How to complete this task |
Drop every image and restate the entries below word for word.

Records provided below:

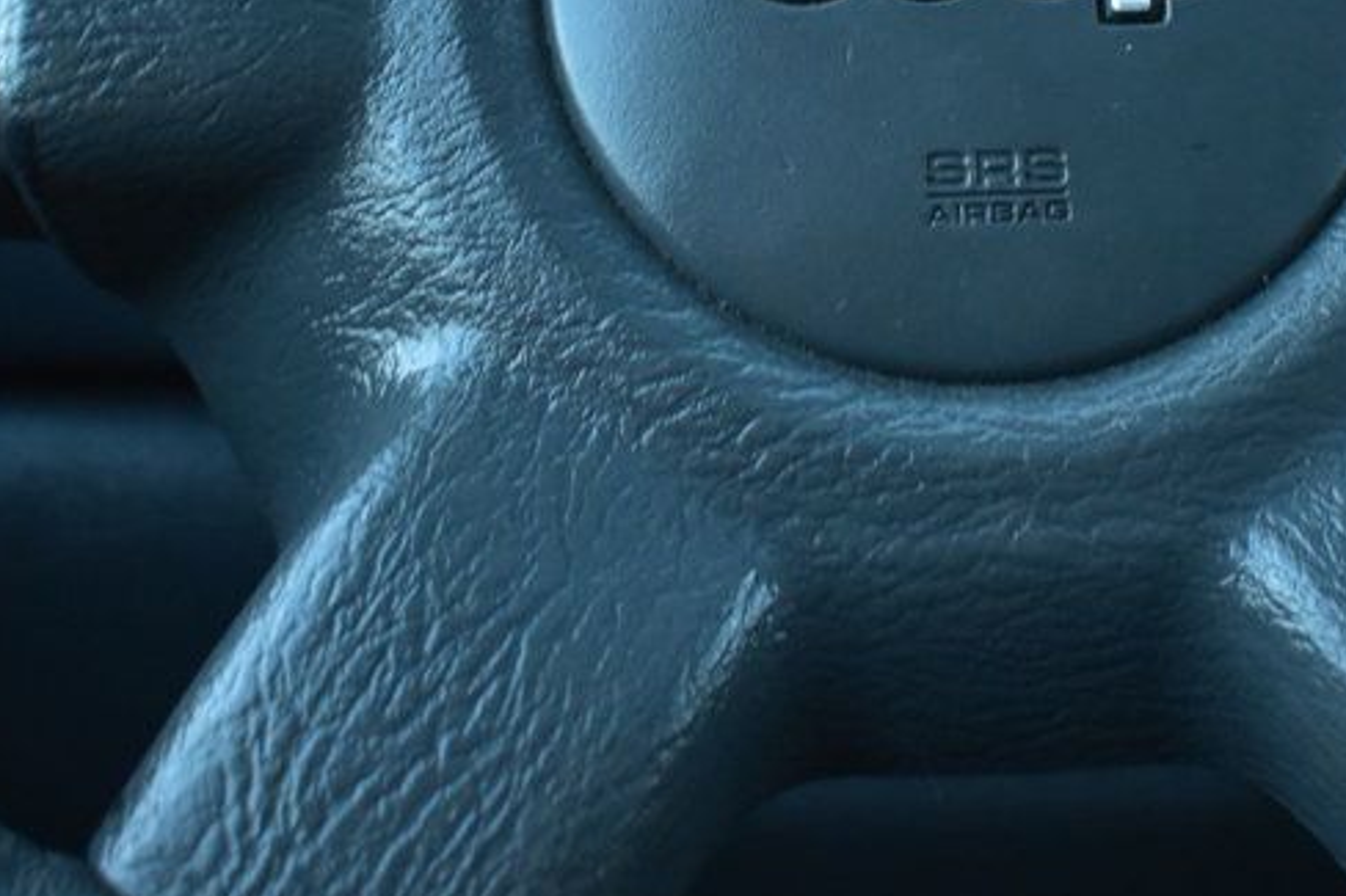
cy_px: 135
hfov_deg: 30.2
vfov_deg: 20.3
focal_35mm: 66
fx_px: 2469
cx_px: 938
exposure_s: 1/8
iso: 1600
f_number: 3.8
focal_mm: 21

End of Records provided.

Written response |
cy_px: 135
hfov_deg: 30.2
vfov_deg: 20.3
focal_35mm: 66
fx_px: 2469
cx_px: 938
exposure_s: 1/8
iso: 1600
f_number: 3.8
focal_mm: 21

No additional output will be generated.